Também é muito importante estar preparado para as perguntas que possivelmente virão. A família deve responder de maneira clara e honesta, sem prometer algo que não pode ser cumprido, como a data exata de alta hospitalar ou o término do tratamento, por exemplo.
Por outro lado, há crianças que simplesmente não perguntam nada, mas isso não significa que elas não queiram saber.
“Busque observar se o filho apresenta alguma curiosidade sobre o tratamento e também pergunte se têm alguma dúvida para aquela etapa específica. Dê espaço para que o filho expresse suas emoções e dúvidas nesse momento. Caso o familiar não saiba como sanar a dúvida, diga ao filho que irão juntos buscar essa resposta com profissionais especializados”, explica Ana Flávia Pereira Souto, psicóloga do Hospital Alemão Oswaldo Cruz, de São Paulo.
Uma dica importante é observar os sinais da criança ao receber a informação: se eles mudarem de assunto ou começarem a procurar distração, provavelmente receberam informações suficientes naquele momento.
Tratamento e efeitos colaterais
Ao falar sobre a doença é importante também conversar sobre os possíveis efeitos colaterais que podem ocorrer por conta do tratamento, como queda de cabelo, cansaço, falta de apetite etc.
“Não é necessário antecipar os acontecimentos, deixe para comunicar sobre o procedimento a ser realizado quando estiver próximo. Isso pode evitar sintomas de ansiedade, por exemplo. Utilize meios de comunicação efetivos e que funcione com seu filho, busque ajuda em recursos lúdicos (livros, filmes, desenhos, músicas etc). Reforce para o filho em cada comunicação, que, por exemplo, a queda de cabelo é por um período, que o cabelo voltará a crescer, assim que o tratamento finalizar”, orienta a psicóloga.

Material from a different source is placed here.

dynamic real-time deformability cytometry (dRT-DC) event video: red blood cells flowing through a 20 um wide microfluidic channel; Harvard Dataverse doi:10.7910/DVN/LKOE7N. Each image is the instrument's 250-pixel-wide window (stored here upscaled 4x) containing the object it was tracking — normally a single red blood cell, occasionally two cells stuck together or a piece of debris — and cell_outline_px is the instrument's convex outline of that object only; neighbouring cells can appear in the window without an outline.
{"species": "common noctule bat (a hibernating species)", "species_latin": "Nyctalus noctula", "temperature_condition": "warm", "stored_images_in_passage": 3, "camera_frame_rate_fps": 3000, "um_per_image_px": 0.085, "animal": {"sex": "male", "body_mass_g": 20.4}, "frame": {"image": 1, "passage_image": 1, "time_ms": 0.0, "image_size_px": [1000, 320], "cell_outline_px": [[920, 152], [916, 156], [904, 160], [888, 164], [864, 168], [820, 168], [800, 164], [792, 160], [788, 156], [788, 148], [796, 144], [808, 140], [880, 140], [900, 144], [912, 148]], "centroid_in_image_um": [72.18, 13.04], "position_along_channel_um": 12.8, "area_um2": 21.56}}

Uma outra recomendação que a dra. Liane dá é permitir que a criança participe das decisões: “Por exemplo, deixar a criança escolher o que fazer com o cabelo — se prefere cortá-lo ou deixá-lo cair naturalmente”.

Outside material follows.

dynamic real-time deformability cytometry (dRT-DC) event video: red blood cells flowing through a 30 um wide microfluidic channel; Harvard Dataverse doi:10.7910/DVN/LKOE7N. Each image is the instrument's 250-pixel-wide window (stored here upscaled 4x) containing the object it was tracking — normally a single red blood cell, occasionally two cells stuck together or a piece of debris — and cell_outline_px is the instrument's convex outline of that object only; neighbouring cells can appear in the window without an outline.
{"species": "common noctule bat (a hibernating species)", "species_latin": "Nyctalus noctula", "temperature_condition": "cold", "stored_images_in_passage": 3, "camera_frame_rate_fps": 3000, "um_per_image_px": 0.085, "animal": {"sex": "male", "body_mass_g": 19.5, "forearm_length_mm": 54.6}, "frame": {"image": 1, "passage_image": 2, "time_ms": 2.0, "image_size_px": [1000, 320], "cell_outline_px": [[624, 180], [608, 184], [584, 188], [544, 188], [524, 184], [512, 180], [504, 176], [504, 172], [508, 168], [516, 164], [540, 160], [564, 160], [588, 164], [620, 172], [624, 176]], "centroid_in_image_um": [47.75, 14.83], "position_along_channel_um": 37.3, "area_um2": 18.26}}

Uma recomendação geral é não descarregar muitas informações que a criança ainda não tem capacidade de assimilar. É essencial adaptá-las à idade, pois quanto mais seu filho entender, menos assustadoras serão as coisas. As crianças tendem a cooperar com o tratamento se souberem como isso pode ajudá-las.
O hospital pediátrico St Judes Princes, nos Estados Unidos, tem um guia em português com os termos usuais relacionados ao câncer numa linguagem acessível para conversar com as crianças. Saiba mais aqui.
Veja também: Leucemia: por que esse tipo de câncer é mais frequente em crianças?
Apoio psicológico
O sofrimento dos pais não pode ser ignorado, pois o medo do futuro e desfechos negativos que outras famílias tiveram pode gerar ansiedade. “O apoio psicológico para os pais é fundamental ao longo de todo o processo de tratamento. Psicólogos especializados em oncologia pediátrica desempenham um papel crucial ao ajudar os pais a estabelecerem uma comunicação eficaz com a criança. Muitas vezes, os pais sentem uma grande dificuldade em falar sobre o que está acontecendo, com receios de causar mais sofrimento ou confusão”, esclarece a dra. Liane.
A criança, por sua vez, acaba reagindo mais ao momento presente, com receios pontuais, seja medo de tirar sangue ou tomar soro, mas passado esse momento, já estão brincando, ou se entretendo com alguma atividade.